正文:
======

从贵州省数据开放平台下载科技特派员csv文件,文件地址为http://gzopen.oss-cn-guizhou-a.aliyuncs.com/科技特派员.csv
- 使用命令创建项目
>>>scrapy startproject csvfeedspider
- 进入项目目录
>>>cd csvfeedspider
>>>scrapy genspider -t csvfeed csvdata gzdata.gov.cn
- 编写items文件
# Define here the models for your scraped items
#
# See documentation in:
# https://docs.scrapy.org/en/latest/topics/items.html
import scrapy
class CsvfeedspiderItem(scrapy.Item):
# define the fields for your item here like:
# name = scrapy.Field()
# 姓名
name = scrapy.Field()
# 研究领域
SearchField = scrapy.Field()
# 服务分类
Service = scrapy.Field()
# 专业特长
Specialty = scrapy.Field()

======

已存数据:
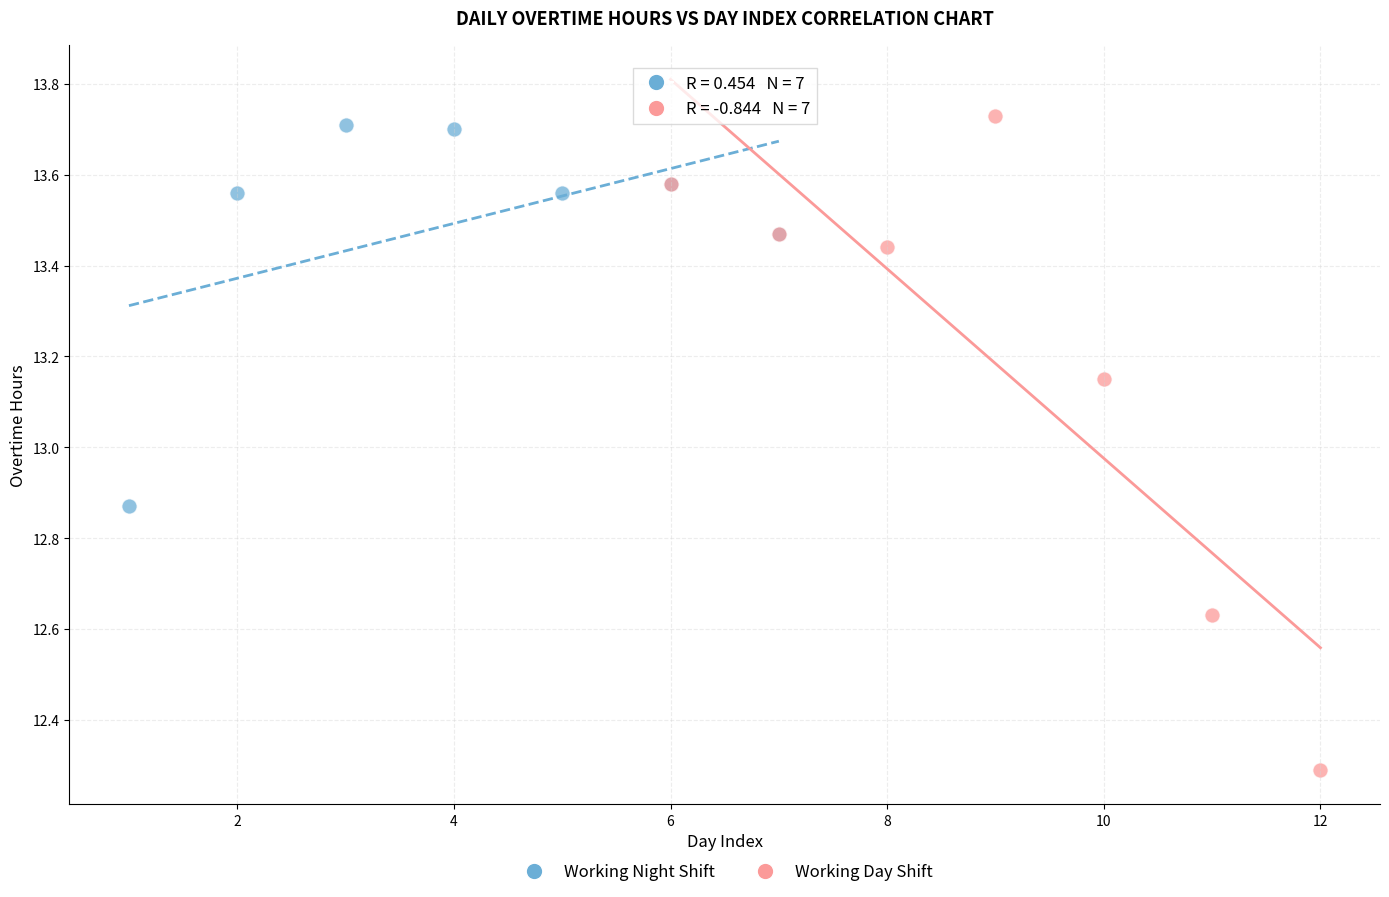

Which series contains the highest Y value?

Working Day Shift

======

这篇用 Scrapy 抓取科技特派员 CSV 文件的教程只写到一半。请从它的最后一行之后接着往下写。

- 编写爬虫文件csvdata.py
from scrapy.spiders import CSVFeedSpider
from csvfeedspider.items import CsvfeedspiderItem
class CsvdataSpider(CSVFeedSpider):
name = 'csvdata'
allowed_domains = ['gzdata.gov.cn']
start_urls = ['http://gzopen.oss-cn-guizhou-a.aliyuncs.com/科技特派员.csv']
headers = ['name', 'SearchField', 'Service', 'Specialty']
delimiter = ','
quotechar = '\n'
# Do any adaptations you need here
def adapt_response(self, response):
return response.body.decode('gb18030')
def parse_row(self, response, row):
i = CsvfeedspiderItem()
i['name'] = row['name']
i['SearchField'] = row['SearchField']
i['Service'] = row['Service']
i['Specialty'] = row['Specialty']
return i
在adapt_response()方法中,我们对response做了编码处理,使之能正常的提取中文数据。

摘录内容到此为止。